Model 3 is also a good candidate since the r-square is over 85%
Model 1 is also a decent model with an r-square of over 80%. We should also mention the advantage of model one with its simple form. The regression model of pagecost = 7179.4408 + 3.9633_Circ - 32.4809_percmale + 0.7001_medianincome - 640.5486_domestic is very simple and easy to explain.
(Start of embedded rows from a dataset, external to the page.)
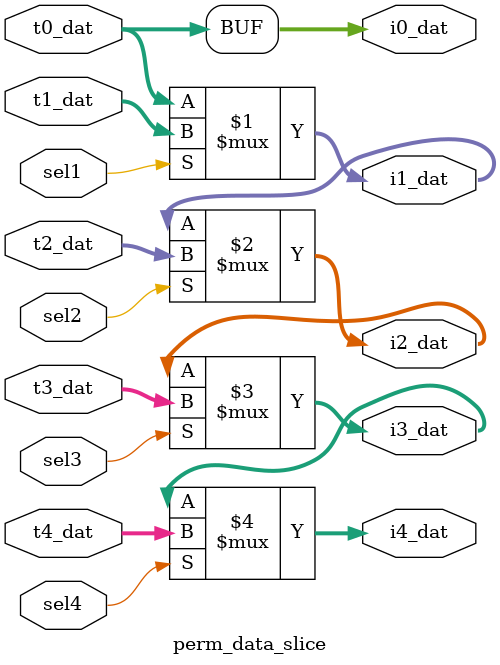
<source format=v>

module perm_data_slice (

    // stage 0
    input        [31:0] t0_dat,
    output wire [31:0] i0_dat,

    // stage 1
    input        [31:0] t1_dat,
    output wire [31:0] i1_dat,

    // stage 2
    input        [31:0] t2_dat,
    output wire [31:0] i2_dat,

    // stage 3
    input        [31:0] t3_dat,
    output wire [31:0] i3_dat,

    // stage 4
    input        [31:0] t4_dat,
    output wire [31:0] i4_dat,

    input sel1, sel2, sel3, sel4
);


    assign i0_dat = t0_dat;

    assign i1_dat = sel1 ? t1_dat : i0_dat;

    assign i2_dat = sel2 ? t2_dat : i1_dat;

    assign i3_dat = sel3 ? t3_dat : i2_dat;

    assign i4_dat = sel4 ? t4_dat : i3_dat;


endmodule

</source>
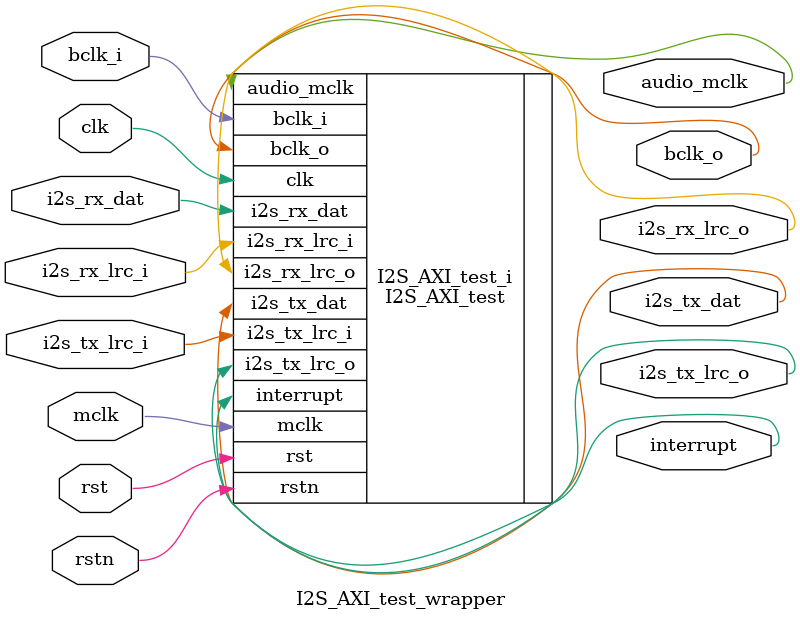
<source format=v>
`timescale 1 ps / 1 ps

module I2S_AXI_test_wrapper
   (audio_mclk,
    bclk_i,
    bclk_o,
    clk,
    i2s_rx_dat,
    i2s_rx_lrc_i,
    i2s_rx_lrc_o,
    i2s_tx_dat,
    i2s_tx_lrc_i,
    i2s_tx_lrc_o,
    interrupt,
    mclk,
    rst,
    rstn);
  output audio_mclk;
  input bclk_i;
  output bclk_o;
  input clk;
  input i2s_rx_dat;
  input i2s_rx_lrc_i;
  output i2s_rx_lrc_o;
  output i2s_tx_dat;
  input i2s_tx_lrc_i;
  output i2s_tx_lrc_o;
  output interrupt;
  input mclk;
  input rst;
  input rstn;

  wire audio_mclk;
  wire bclk_i;
  wire bclk_o;
  wire clk;
  wire i2s_rx_dat;
  wire i2s_rx_lrc_i;
  wire i2s_rx_lrc_o;
  wire i2s_tx_dat;
  wire i2s_tx_lrc_i;
  wire i2s_tx_lrc_o;
  wire interrupt;
  wire mclk;
  wire rst;
  wire rstn;

  I2S_AXI_test I2S_AXI_test_i
       (.audio_mclk(audio_mclk),
        .bclk_i(bclk_i),
        .bclk_o(bclk_o),
        .clk(clk),
        .i2s_rx_dat(i2s_rx_dat),
        .i2s_rx_lrc_i(i2s_rx_lrc_i),
        .i2s_rx_lrc_o(i2s_rx_lrc_o),
        .i2s_tx_dat(i2s_tx_dat),
        .i2s_tx_lrc_i(i2s_tx_lrc_i),
        .i2s_tx_lrc_o(i2s_tx_lrc_o),
        .interrupt(interrupt),
        .mclk(mclk),
        .rst(rst),
        .rstn(rstn));
endmodule

</source>
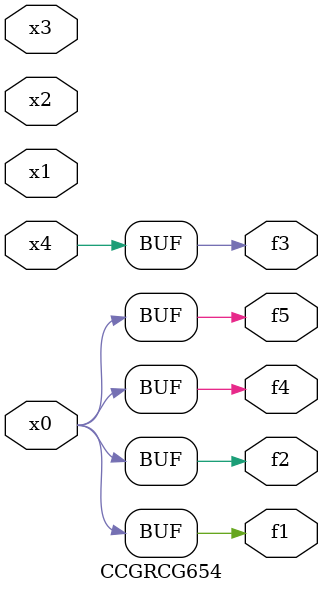
<source format=v>
module CCGRCG654(
	input x0, x1, x2, x3, x4,
	output f1, f2, f3, f4, f5
);
	assign f1 = x0;
	assign f2 = x0;
	assign f3 = x4;
	assign f4 = x0;
	assign f5 = x0;
endmodule

</source>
For example, by increasing the circulation by 1000, Dr. Sam can boost the ad cost up by almost $4000.
Model 3 and model 6 are relatively complicated model with complicated relationship between each variable. With these models, we can’t tell easily what would happen with ad cost if we change predictor variables. Besides, model 6 predicts a wider interval compared to Model 3. This should also be considered.